Artists who found their creative path in the world’s art capitals between the two world wars exhibited their works in the Art Pavilion “Cvijeta Zuzorić” from the first Autumn Exhibitions onwards. The canvas entitled Vegetables was one of Gvozdenović’s paintings exhibited at the famous Tenth Autumn Exhibition in 1937. A sketch on the same subject is also kept in the Pavle Beljanski Memorial Collection. Small in size, this painting belongs to Gvozdenović’s first period when the painter alternated between two motifs: landscape and still-life. Even when his thematic repertoire broadened, the artist nurtured these themes until the end of his life, changing only the artistic treatment and his visual approach. In the Vegetables, a painting with a pale palette, Gvozdenović painted commonplace as if it was something precious, expressing hidden belief that every detail, no matter how insignificant, can be an incentive for virtuosity in painting.
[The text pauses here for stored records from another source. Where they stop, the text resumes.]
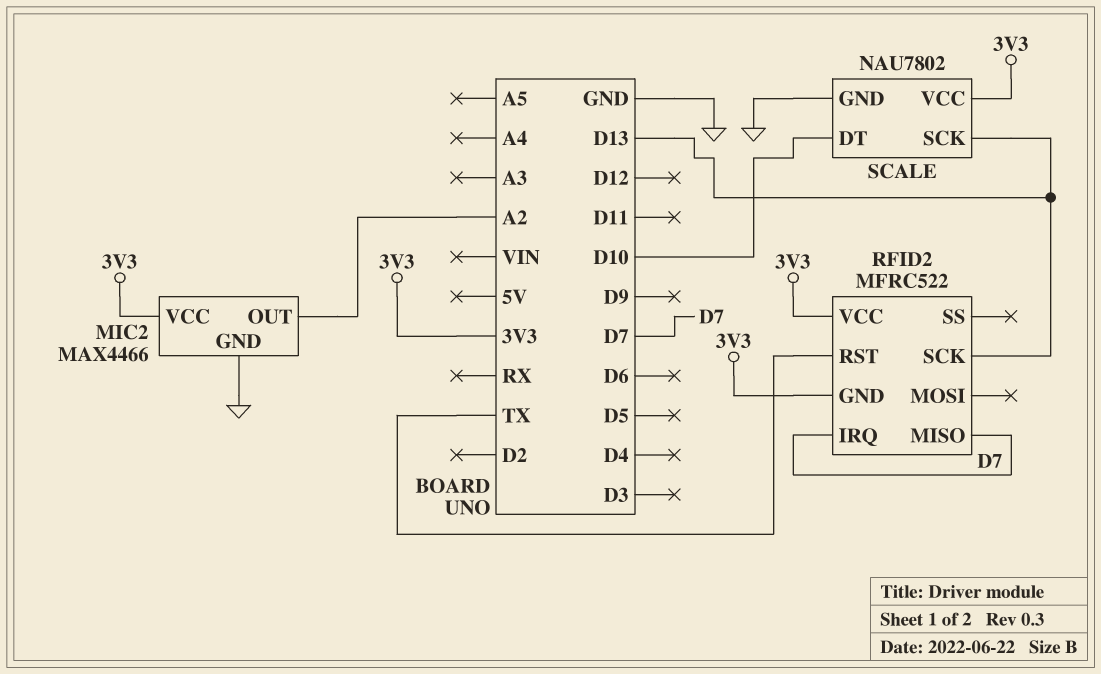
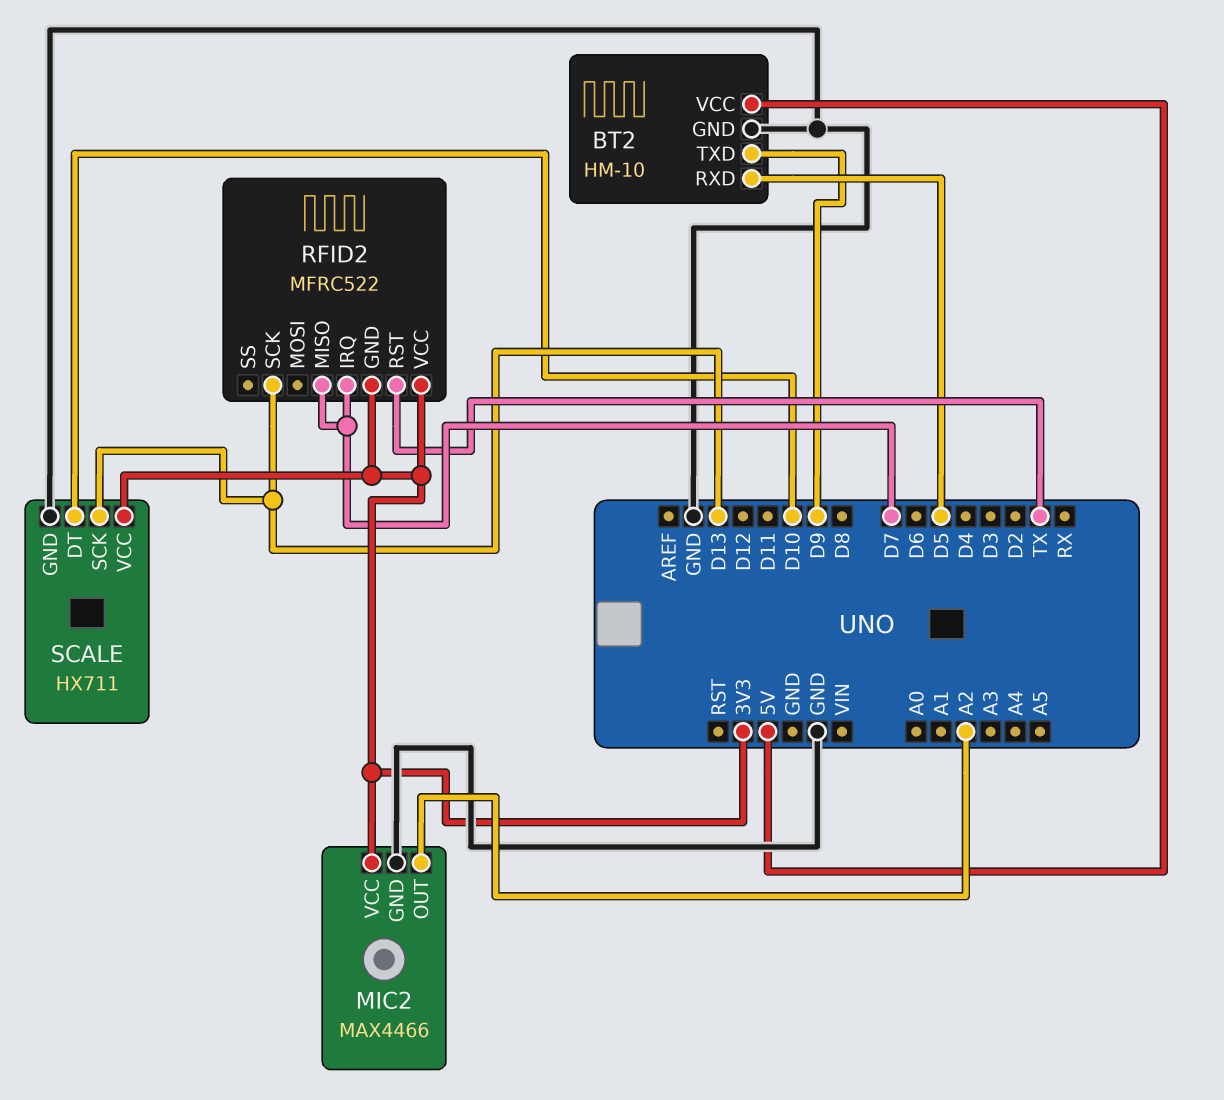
BT2: none -> HM-10
BT2 pin GND: none -> GND
BT2 pin RXD: none -> D5
BT2 pin TXD: none -> D9
BT2 pin VCC: none -> 5V
SCALE: NAU7802 -> HX711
A small cabbage head, celery and an onion, concrete objects, were merely starting points for a colouristic weave where brushstroke after brushstroke possessed its own “light and colour value, length, direction, density of paint and thickness of layer.” In this painting, in the distant sound of recognizable reality, in the simple composition of vegetables on a perspectively undefined background, Gvozdenović harmonizes everything and forges strong inner connections, and brings everything back to reality and recognizability in an abstract way, through fragmented lightness value systems, with discretely placed colouristic accents and the movement and contrasts of the basic lines. It was exactly through paintings such as this that Gvozdenović earned the title of the “painter of small things.”